After years and years of fending off the end, did everything just get wrapped up right before our eyes?
When Steve Kerr pulled Stephen Curry and Draymond out of the game in final minutes of their season-ending 111-96 play-in loss to the Suns on Friday, then held them in a triple hug and barked out some pure emotion, it sure was the last something.
And the tremors from that moment shook everybody who has had anything to do with the Warriors dynasty.
“He said, I don’t know what’s going to happen, but if it is the last time, I just want to share this moment,’” Curry recalled later.
“That was kind of a jolt of a message.” Pause. “But he left the door open [to return].”
It’s been no secret that Kerr went into this season happy to be coming to the end of his contract — that he wasn’t sure he wanted to coach this team next season, that he didn’t know if Joe Lacob and Mike Dunleavy really wanted him to, and that maybe he really wasn’t the right guy, anyway.
But on Friday, the situation transformed from an existential thought into a very tangible possibility as those seconds ticked down. Because Kerr clearly was getting himself ready for it. And he wanted to help get Curry and Draymond — and the entire Warriors universe — ready for it, too.
And if Kerr isn’t the Warriors’ coach next season, that surely wouldn’t be the only major change. That would be the end of the way the Warriors have played for 12 seasons. That could be the end of Draymond’s tenure, Jimmy Butler’s stay, and so much more.
“I don’t know what’s going to happen,” Kerr said at his bracing postgame session. “I still love coaching, but I get it. These jobs all have an expiration date.
“There’s a run that happens, and when the run ends, sometimes it’s time for new blood and new ideas, and all that. If that’s the case, then I will be just nothing but grateful for the most amazing opportunity any person could have, to coach this franchise, in front of our fans in the Bay, to coach Steph Curry, to coach Dray. The whole group.
“So it may still go on, it may not. I don’t know at this point. But we all need to step away a little bit, then reconvene.”
Kerr said he wants to take a few days to gather his thoughts, then he’ll meet with Lacob and Dunleavy and the three of them will come to an understanding about what comes next.
Maybe this is some negotiating poker by a four-time champion coach. Lacob and Dunleavy have repeatedly said that they want Kerr back; maybe Kerr just wants to make sure he goes into the talks with as much leverage as possible.
But he also has to know that once a high-profile coach starts talking about the end, sometimes it just starts feeling inevitable. And maybe Kerr wanted to know what it feels like to think of himself as the imminent ex-coach of the Warriors — and of Wednesday’s soaring victory over the Clippers as the proper emotional climax.

[Items listed in a dataset]
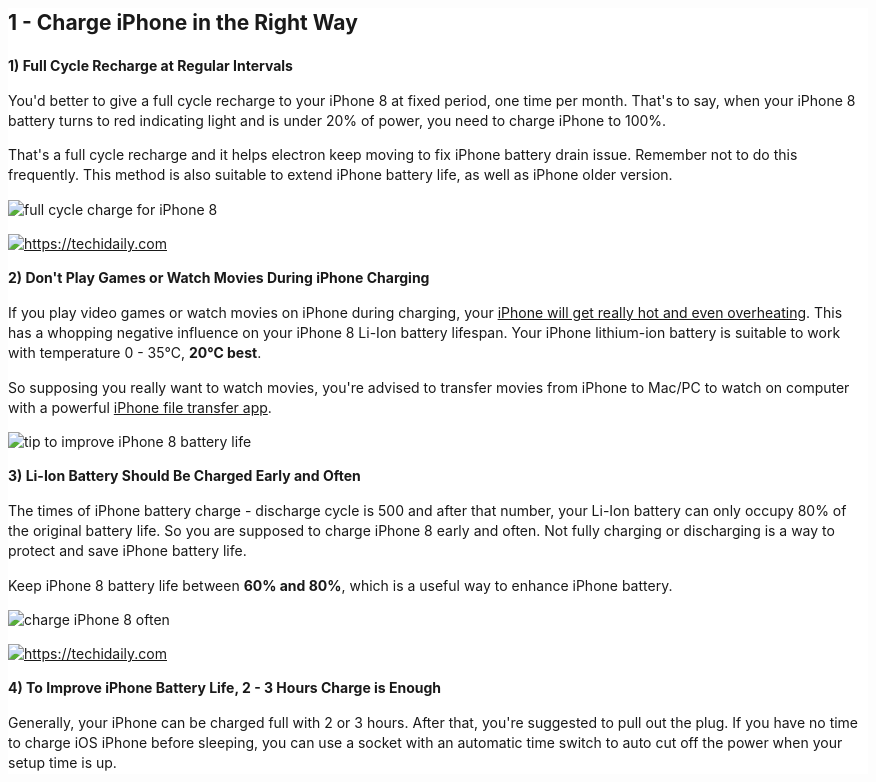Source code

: ## 1 - Charge iPhone in the Right Way 

 **1) Full Cycle Recharge at Regular Intervals** 

You'd better to give a full cycle recharge to your iPhone 8 at fixed period, one time per month. That's to say, when your iPhone 8 battery turns to red indicating light and is under 20% of power, you need to charge iPhone to 100%. 

That's a full cycle recharge and it helps electron keep moving to fix iPhone battery drain issue. Remember not to do this frequently. This method is also suitable to extend iPhone battery life, as well as iPhone older version.

![full cycle charge for iPhone 8](https://www.macxdvd.com/mobile/article-image/full-charge.jpg) 


<a href="https://ephamedtechinc.pxf.io/c/5597632/2137206/26400" target="_top" id="2137206">
  <img src="//a.impactradius-go.com/display-ad/26400-2137206" border="0" alt="https://techidaily.com" width="728" height="90"/>
</a>
<img height="0" width="0" src="https://ephamedtechinc.pxf.io/i/5597632/2137206/26400" style="position:absolute;visibility:hidden;" border="0" />

**2) Don't Play Games or Watch Movies During iPhone Charging** 

If you play video games or watch movies on iPhone during charging, your [iPhone will get really hot and even overheating](https://tools.techidaily.com/macxdvd/products/). This has a whopping negative influence on your iPhone 8 Li-Ion battery lifespan. Your iPhone lithium-ion battery is suitable to work with temperature 0 - 35℃, **20℃ best**. 

So supposing you really want to watch movies, you're advised to transfer movies from iPhone to Mac/PC to watch on computer with a powerful [iPhone file transfer app](https://tools.techidaily.com/macxdvd/products/).

![tip to improve iPhone 8 battery life](https://www.macxdvd.com/mobile/article-image/watch-movie.jpg) 

**3) Li-Ion Battery Should Be Charged Early and Often** 

The times of iPhone battery charge - discharge cycle is 500 and after that number, your Li-Ion battery can only occupy 80% of the original battery life. So you are supposed to charge iPhone 8 early and often. Not fully charging or discharging is a way to protect and save iPhone battery life. 

Keep iPhone 8 battery life between **60% and 80%**, which is a useful way to enhance iPhone battery.

![charge iPhone 8 often](https://www.macxdvd.com/mobile/article-image/charge-often.jpg) 


<a href="https://appsumo.8odi.net/c/5597632/2118318/7443" target="_top" id="2118318">
  <img src="//a.impactradius-go.com/display-ad/7443-2118318" border="0" alt="https://techidaily.com" width="600" height="90"/>
</a>
<img height="0" width="0" src="https://appsumo.8odi.net/i/5597632/2118318/7443" style="position:absolute;visibility:hidden;" border="0" />

**4) To Improve iPhone Battery Life, 2 - 3 Hours Charge is Enough** 

Generally, your iPhone can be charged full with 2 or 3 hours. After that, you're suggested to pull out the plug. If you have no time to charge iOS iPhone before sleeping, you can use a socket with an automatic time switch to auto cut off the power when your setup time is up.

[Problem A]
In the listing, rewrite the stretch from "So supposing you" through "Charge is Enough**", substituting "Lithium-Ion" for every occurrence of "Li-Ion" and leaving everything else unchanged.
[Problem B]
Extend the article on Steve Kerr's future with the Warriors, picking up directly after its final sentence.

[Task output A]
So supposing you really want to watch movies, you're advised to transfer movies from iPhone to Mac/PC to watch on computer with a powerful [iPhone file transfer app](https://tools.techidaily.com/macxdvd/products/).

![tip to improve iPhone 8 battery life](https://www.macxdvd.com/mobile/article-image/watch-movie.jpg) 

**3) Lithium-Ion Battery Should Be Charged Early and Often** 

The times of iPhone battery charge - discharge cycle is 500 and after that number, your Lithium-Ion battery can only occupy 80% of the original battery life. So you are supposed to charge iPhone 8 early and often. Not fully charging or discharging is a way to protect and save iPhone battery life. 

Keep iPhone 8 battery life between **60% and 80%**, which is a useful way to enhance iPhone battery.

![charge iPhone 8 often](https://www.macxdvd.com/mobile/article-image/charge-often.jpg) 


<a href="https://appsumo.8odi.net/c/5597632/2118318/7443" target="_top" id="2118318">
  <img src="//a.impactradius-go.com/display-ad/7443-2118318" border="0" alt="https://techidaily.com" width="600" height="90"/>
</a>
<img height="0" width="0" src="https://appsumo.8odi.net/i/5597632/2118318/7443" style="position:absolute;visibility:hidden;" border="0" />

**4) To Improve iPhone Battery Life, 2 - 3 Hours Charge is Enough** 

[Task output B]
Kerr pounded the podium talking about that win a few days ago, which, even then, he probably knew would lead to an exhausted performance on Friday — and against Phoenix, Curry shot 4-for-16, Kristaps Porzingis struggled on a wobbly ankle, and Draymond had much less zip in his legs.
At the time on Wednesday night, it seemed like Kerr was feeling something he’d never want to give up. But really, his buoyant reaction could’ve been his way of saying goodbye to the best of what this has been.
“That game the other night will go down as one of my favorite games we’ve ever played,” Kerr said. “I don’t care what anybody says, play-in game, whatever.”
I asked him: Can you possibly walk away from Curry?
“That’s part of the equation, right?” Kerr said. “I mean, I don’t want to walk away from Steph. I’m definitely not going into coaching somewhere else next year, you know, in the NBA. … I would never walk away from Steph. But all this stuff has to be aligned and right.”
There’s no doubt that Kerr has been worn down by the past few years since the 2022 championship — the roster changes, the failures to build up the talent around Curry, the difficulties developing younger players, and this season’s crushing injuries to Butler, Moses Moody, and Curry’s long absence due to a knee injury.
It might even more wearing next season, and every other season into the future. The glory days are over. The reset has already sort of started to happen. Maybe Kerr’s lived through as much of this as he wants to.
It was also telling that Curry didn’t take this moment to push for Kerr’s return or even to say that he couldn’t imagine the Warriors without him.
“I want Coach to be happy,” Curry said. “I want him to be excited about the job. I want him to believe he’s the right guy for the job. I want him to have an opportunity to enjoy what he does. So whatever that means for him. Everybody’s plan is their own. I’m not going [to] tell anybody what to do.
“He knows how I feel about him. That shouldn’t even need to be said. But however it goes, you’re thankful for what we’ve been able to accomplish over this run, thankful for an opportunity hopefully to put together again to do it next year.
“I just want Coach to be able to look at the situation as a whole and feel like he’s the right guy.”
As both Kerr and Curry said, there’s still the live chance that Kerr, Lacob, and Dunleavy will come to an agreement in the coming days and that he’ll be back next season.
But there will be other changes, Curry suggested. The Warriors probably have to make some systemic adjustments.
They likely need to open up their idea of what kind of player works best next to Curry — and nobody in the organization has been stricter about that than Kerr. He’s been right almost every time, but that was with Curry and Draymond in their primes and other stars on board.
Will Kerr want to be the guy coaching through these kinds of adjustments?
“Your spirit has to be in it,” Curry said. “Your mind has to be in it. The coaching staff. Every dynamic has to be on that journey with you. Only he can answer that.”
Kerr was giving us a partial answer on Friday. It’s not the final answer. He gave himself the opening for different options. I still think it might be 50-50 or something close. But the mood of this moment was not hard to decipher. Once these kinds of steps are taken, they’re hard to retrace backwards.
If this the last dance of the Warriors dynasty, it happened very slow at first. Then all at once on Friday night.